Sure, advertising agencies own advertising. However in an increasingly mobile world where user-generated content, social media and earned media are burgeoning, advertising is a somewhat diminishing channel and not at all the core creative idea it once was.  In digital (and soon, in traditional media as well), paid, earned and owned media are converging and commingling. Advertising is no longer a stand-alone. It works much, much more effectively in conjunction with broader strategic marketing initiatives that place as much (if not more) emphasis on owned and earned channels.

This raises a chicken-and-egg dilemma for marketers: who’s driving? If paid, earned and owned media all inform a campaign or marketing initiative, and learnings from one channel can be applied to the other for optimization and improvement, which channel leads, and which follow? It the channel that’s doing the driving isn’t advertising, it’s doubtful the creative core of a campaign comes from…creatives.

Together with my colleagues Jeremiah Owyang and Jessica Groopman, I’ve been working on research that looks at how paid, earned and owned media are converging. A growing trend is unquestionably that the creative germ originates in owned and earned media before it becomes paid (i.e. advertising).

Take Facebook ads that ‘pin’ a brand’s wall post in a display ad unit. Or Bazaarvoice’s new ads that retarget shoppers with ad units that feature a geo- and demographically targeted user review of the product they were just viewing.

Brands can even turn lemons into lemonade by taking negative consumer reviews and, by adding a twist of clever content marketing, turn them into positives, as did one local eatery and Austin’s Alamo Drafthouse Cinema.

When marketing creative flows in from multiple sources, the way marketing and advertising work must inevitably shift. How? We’re sifting through findings, but there are some clear initial insights.

Real time: There’s a constant flow of consumers providing insight, feedback, media, and other digital material in real time on the web. Monitoring all this is a given, but reacting to it in real time is increasingly important, and something too few marketing organizations are prioritizing. Small wonder; real time marketing is resource intensive, and it’s hard. Increasingly, it’s necessary and will prove a real advantage to those who do it.

Listening and analysis: If creative ideas flow from chatter on the web, it’s critical to intelligently listen to all that chatter, to monitor it, triage it, and leverage it into ads and other marketing collateral. The SMMS sector is a veritable explosion of M&A activity right now due to this trend.

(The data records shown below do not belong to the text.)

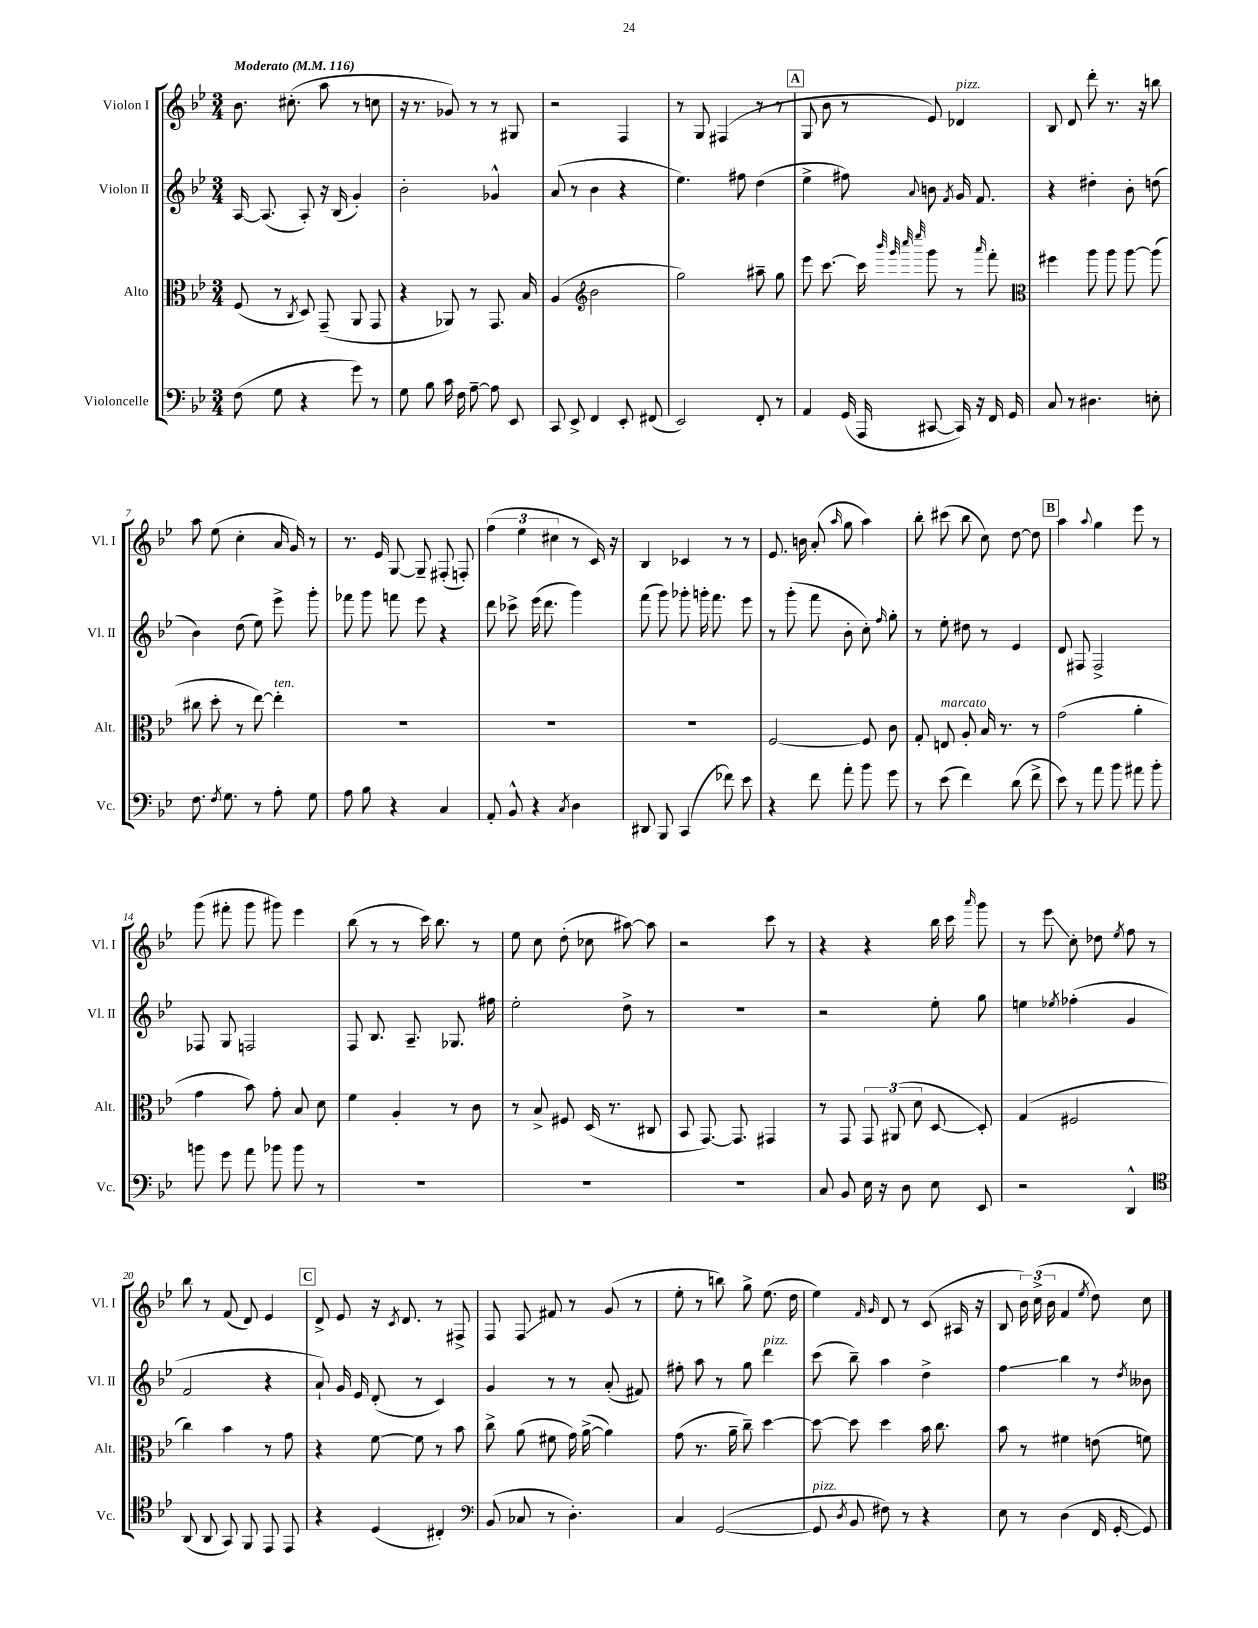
<<
\new StaffGroup <<
\new Staff = "s0" \with { instrumentName = "Violon I" shortInstrumentName = "Vl. I" } {
    \clef treble \key bes \major \numericTimeSignature \time 3/4 \tempo "Moderato" 4 = 116
    \autoBeamOff bes'8. cis''8.-.( a''8 r8 c''8 |
    r16 r8. ges'8) r8 r8 gis8 |
    r2 f4 |
    r8 g8 fis4( r8 r8 |
    \mark \markup { \box "A" } g8 bes'8 r8 ees'8) des'4^\markup { \italic "pizz." } |
    bes8 d'8 d'''8-. r8. r16 b''8 |
    a''8 ees''8( c''4-. a'16 g'16) r8 |
    r8. ees'16 g8~ g8-- fis8-.( f8-.) |
    \tuplet 3/2 { f''4( ees''4 cis''4 } r8 c'16) r16 |
    bes4 ces'4 r8 r8 |
    ees'8. b'16 a'8-.( \grace { a''16 } g''8 a''4) |
    bes''8-. cis'''8( bes''8 c''8) d''8~ d''8 |
    \mark \markup { \box "B" } a''4 \appoggiatura { a''8 } g''4 ees'''8 r8 |
    g'''8( fis'''8-. g'''8 gis'''8) ees'''4 |
    bes''8( r8 r8 c'''16) bes''8. r8 |
    ees''8 c''8 d''8-.( ces''8 ais''8~) ais''8 |
    r2 c'''8 r8 |
    r4 r4 bes''16 c'''16 \grace { a'''16 } g'''8 |
    r8 ees'''8\glissando c''8-. des''8 \acciaccatura { ees''8 } f''8 r8 |
    bes''8 r8 f'8( d'8) ees'4 |
    \mark \markup { \box "C" } d'8-> ees'8 r16 \acciaccatura { c'8 } d'8. r8 fis8-> |
    f8 f8\glissando fis'8 r8 g'8( r8 |
    ees''8-. r8 b''8) g''8-> ees''8.( d''16 |
    ees''4) \grace { f'16 g'16 } d'8 r8 c'8( ais16 r16 |
    bes8 \tuplet 3/2 { bes'16) c''16->( bes'16 } f'4 \acciaccatura { ees''8 } d''8) c''8 \bar "|." |
}
\new Staff = "s1" \with { instrumentName = "Violon II" shortInstrumentName = "Vl. II" } {
    \clef treble \key bes \major \numericTimeSignature \time 3/4
    \autoBeamOff a16~ a8.( a8-.) r16 bes16( g'4-.) |
    bes'2-. ges'4-^ |
    a'8( r8 bes'4 r4 |
    ees''4.) fis''8 d''4( |
    \mark \markup { \box "A" } ees''4-> fis''8) \appoggiatura { a'8 } b'8 \acciaccatura { f'8 } g'16 f'8. |
    r4 dis''4-. bes'8-. d''8( |
    bes'4) d''8( ees''8) ees'''8-> g'''8-. |
    fes'''8 g'''8 f'''8 ees'''8 r4 |
    d'''8 ces'''8-> ees'''16( d'''8. g'''4) |
    f'''8( g'''8) ges'''8-. g'''16-. f'''8. ees'''8 |
    r8 g'''8-.( f'''8 bes'8-. c''8-.) \grace { f''16 } g''8-. |
    r8 ees''8-. dis''8 r8 ees'4 |
    \mark \markup { \box "B" } d'8 fis8 fis2-> |
    fes8 g8 f2 |
    f8 bes8. a8.-- ges8. fis''16 |
    ees''2-. d''8-> r8 |
    R2. |
    r2 ees''8-. g''8 |
    e''4 \acciaccatura { ees''8 } fes''4-.( g'4 |
    f'2 r4 |
    \mark \markup { \box "C" } a'8-!) g'16 ees'16 d'8-.( r8 c'4) |
    g'4 r8 r8 a'8-.( fis'8) |
    fis''8-. a''8 r8 g''8 d'''4^\markup { \italic "pizz." } |
    c'''8( bes''8--) a''4 d''4-> |
    f''4\glissando bes''4 r8 \acciaccatura { d''8 } beses'8 \bar "|." |
}
\new Staff = "s2" \with { instrumentName = "Alto" shortInstrumentName = "Alt." } {
    \clef alto \key bes \major \numericTimeSignature \time 3/4
    \autoBeamOff f8( r8 \acciaccatura { c8 } d8) g,8--( a,8 g,8 |
    r4 aes,8) r8 g,8. bes16 |
    a4( \clef treble bes'2 |
    g''2) ais''8-- g''8 |
    \mark \markup { \box "A" } ees'''8 c'''8.~ c'''16 \grace { bes'''32 g'''32 c''''32 ees''''32 } g'''8 r8 \grace { a'''16 } f'''8-. |
    \clef alto fis''4 a''8 a''8 a''8~ a''8( |
    cis''8 d''8-. r8 ees''8~) ees''4-.^\markup { \italic "ten." } |
    R2. |
    R2. |
    R2. |
    f2~ f8 c'8 |
    g8-. e8^\markup { \italic "marcato" } a8-. bes16 r8. r8 |
    \mark \markup { \box "B" } g'2( a'4-. |
    g'4 bes'8) g'8-. bes8 d'8 |
    f'4 a4-. r8 c'8 |
    r8 bes8-> fis8 d16( r8. cis8 |
    bes,8 g,8.~) g,8. gis,4 |
    r8 g,8 \tuplet 3/2 { g,8 ais,8( d'8 } d8~ d8-.) |
    g4( fis2 |
    c''4) bes'4 r8 g'8 |
    \mark \markup { \box "C" } r4 f'8~ f'8 r8 bes'8 |
    c''8-> a'8( fis'8 g'16) a'16~->( a'4) |
    g'8( r8. a'16-- c''8--) d''4~ |
    d''8~ d''8 d''4 bes'16 c''8. |
    bes'8 r8 fis'4 e'8( f'8) \bar "|." |
}
\new Staff = "s3" \with { instrumentName = "Violoncelle" shortInstrumentName = "Vc." } {
    \clef bass \key bes \major \numericTimeSignature \time 3/4
    \autoBeamOff f8( g8 r4 g'8) r8 |
    g8 bes8 c'16 f16 a8~-- a8 ees,8 |
    c,8 ees,8-> f,4 ees,8-. fis,8( |
    ees,2) f,8-. r8 |
    \mark \markup { \box "A" } a,4 g,16( a,,16 cis,8~ cis,16) r16 f,16 g,16 |
    c8 r8 dis4. e8-. |
    f8. \acciaccatura { f8 } g8. r8 a8-. g8 |
    a8 bes8 r4 c4 |
    a,8-. bes,8-^ r4 \acciaccatura { c8 } d4 |
    dis,8 bes,,8 c,4( fes'8) ees'8 |
    r4 f'8 a'8-. bes'8 g'8 |
    r8 ees'8( f'4) d'8( f'8-> |
    \mark \markup { \box "B" } ees'8) r8 a'8 bes'8 ais'8 bes'8-. |
    b'8 g'8 a'8 bes'8 bes'8 r8 |
    R2. |
    R2. |
    R2. |
    c8 bes,8 ees16 r16 d8 ees8 ees,8 |
    r2 d,4-^ |
    \clef tenor a,8( a,8 g,8) f,8 ees,8 ees,8 |
    \mark \markup { \box "C" } r4 d4( cis4-.) |
    \clef bass bes,8( ces8 r8 d4.-.) |
    c4 g,2~( |
    g,8^\markup { \italic "pizz." } \acciaccatura { d8 } bes,8 fis8) r8 r4 |
    ees8 r8 d4( f,16 g,16~-. g,8) \bar "|." |
}
>>
>>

Content strategy: Owned media matters. Consumers expect it, social media demands it (and all brands are social, whether they’re playing in that particular sandbox or not). The web in general, and social media in particular, demands a steady stream of content, something brands must prepare for strategically as well as tactically.

Shifting agency models: It’s not as if advertising agencies haven’t seen this coming. Many are shifting staffing (as should brands) to bolster core capabilities such as creative and media with more support for content, data, and social media capabilities.  PR shops are doing this a well, of course, and so are the more forward-looking brands.

Others will certainly follow.  Because agencies creatives now only sometimes lead the creative charge, and the media plan is hardly what determines where, and how, that creative message spreads.